Study material START

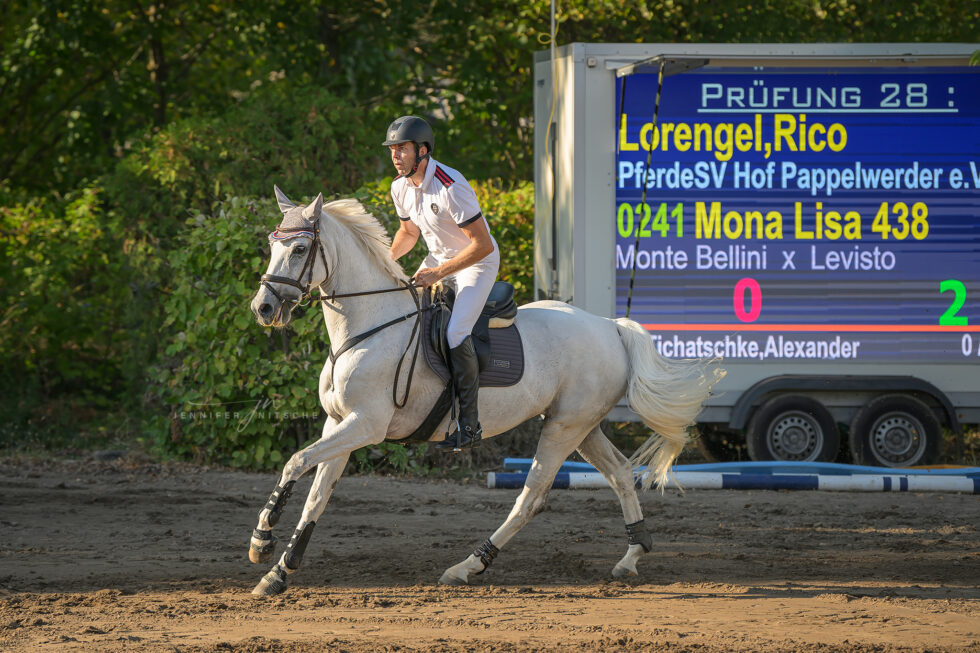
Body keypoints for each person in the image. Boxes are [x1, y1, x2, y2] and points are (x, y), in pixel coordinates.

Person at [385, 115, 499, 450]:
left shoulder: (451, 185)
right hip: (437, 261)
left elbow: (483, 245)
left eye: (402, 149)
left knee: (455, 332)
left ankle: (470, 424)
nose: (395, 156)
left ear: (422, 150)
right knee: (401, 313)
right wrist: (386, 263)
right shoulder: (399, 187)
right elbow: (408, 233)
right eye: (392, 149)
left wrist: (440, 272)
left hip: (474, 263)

Study material END

- About this task -
Reproduce, with no other lines, the run of lines that begins with the one containing "left elbow: (483, 245)" and ends with the last line of the material.

- Solution -
left elbow: (483, 245)
left eye: (402, 149)
left knee: (455, 332)
left ankle: (470, 424)
nose: (395, 156)
left ear: (422, 150)
right knee: (401, 313)
right wrist: (386, 263)
right shoulder: (399, 187)
right elbow: (408, 233)
right eye: (392, 149)
left wrist: (440, 272)
left hip: (474, 263)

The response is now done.